Reports emerged ahead of Putin’s annual appearance on Red Square on May 9 to celebrate victory over Nazi Germany in the Second World War, in which the Kremlin questioned his origins, suggesting that security around Putin had been sharply tightened and that he had been directing the war in Ukraine from underground bunkers for weeks due to fears of an assassination or coup attempt.
Russian officials have dismissed such scenarios as nonsense, and Putin’s video, released late Monday, appeared to be a visual refutation of accusations and allegations long leveled at him by some critics that he is increasingly out of touch with his own people.
In the photo, Putin, looking relaxed, can be seen approaching a hotel in central Moscow behind the wheel of a Russian-made SUV with his security guard. She is then seen heading to the lobby with a large bouquet of flowers to meet one of her old school teachers.

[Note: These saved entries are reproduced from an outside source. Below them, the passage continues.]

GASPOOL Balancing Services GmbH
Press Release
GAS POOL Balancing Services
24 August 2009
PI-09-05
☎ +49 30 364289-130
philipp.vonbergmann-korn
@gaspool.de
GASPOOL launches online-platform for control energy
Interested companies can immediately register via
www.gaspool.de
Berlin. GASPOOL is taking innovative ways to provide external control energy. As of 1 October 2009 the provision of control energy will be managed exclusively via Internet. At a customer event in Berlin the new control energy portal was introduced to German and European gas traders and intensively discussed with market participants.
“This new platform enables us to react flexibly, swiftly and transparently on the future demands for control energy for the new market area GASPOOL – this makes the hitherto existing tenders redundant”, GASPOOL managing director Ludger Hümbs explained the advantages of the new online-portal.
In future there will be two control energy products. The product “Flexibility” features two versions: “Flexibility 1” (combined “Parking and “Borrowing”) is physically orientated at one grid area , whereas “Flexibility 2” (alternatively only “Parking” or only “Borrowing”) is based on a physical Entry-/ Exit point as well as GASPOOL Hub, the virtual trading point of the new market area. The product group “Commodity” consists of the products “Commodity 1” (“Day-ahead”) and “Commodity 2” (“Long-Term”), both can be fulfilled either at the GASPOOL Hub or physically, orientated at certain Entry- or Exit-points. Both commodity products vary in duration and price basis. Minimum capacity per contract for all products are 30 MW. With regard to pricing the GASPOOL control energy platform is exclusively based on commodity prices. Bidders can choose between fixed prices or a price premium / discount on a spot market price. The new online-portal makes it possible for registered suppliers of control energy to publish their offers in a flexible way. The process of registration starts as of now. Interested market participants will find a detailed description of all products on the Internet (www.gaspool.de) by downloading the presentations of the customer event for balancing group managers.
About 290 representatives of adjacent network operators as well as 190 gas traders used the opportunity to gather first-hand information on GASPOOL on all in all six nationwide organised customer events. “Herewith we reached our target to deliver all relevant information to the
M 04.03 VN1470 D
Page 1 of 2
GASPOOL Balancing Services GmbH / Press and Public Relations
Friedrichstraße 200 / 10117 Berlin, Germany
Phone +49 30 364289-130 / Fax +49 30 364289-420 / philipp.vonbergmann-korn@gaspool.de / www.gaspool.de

Wearing casual jeans and a light jacket, Putin, 73, hugs his former teacher Vera Gurevich, who kisses him repeatedly on the cheeks and whispers something into his ear.
Putin, who started school in what was then Leningrad in 1960, is later seen making small talk about the weather with a random passerby entering the hotel lobby with his family, before Putin helps his former teacher into his vehicle and drives him to the Kremlin for dinner.
In the statement made by the Kremlin, it was stated that Putin invited Gurevich to the annual Red Square parade and then to spend a few days in Moscow and enjoy a cultural program.
Putin, who has been in power as both president and prime minister since 1999 and whose ratings have fallen in recent months but remain high, according to state pollsters, has two years left in his current term, which will end in 2030.
Russia’s lower house of parliament, the State Duma, is set to be re-elected in September, at a time when this year’s growth forecasts have been sharply reduced amid signs that people are unhappy with growing restrictions on the internet.
Putin said Saturday he thought the war in Ukraine was over, and his remarks came just hours after Moscow pledged victory in Ukraine at the most scaled-back Victory Day parade in years.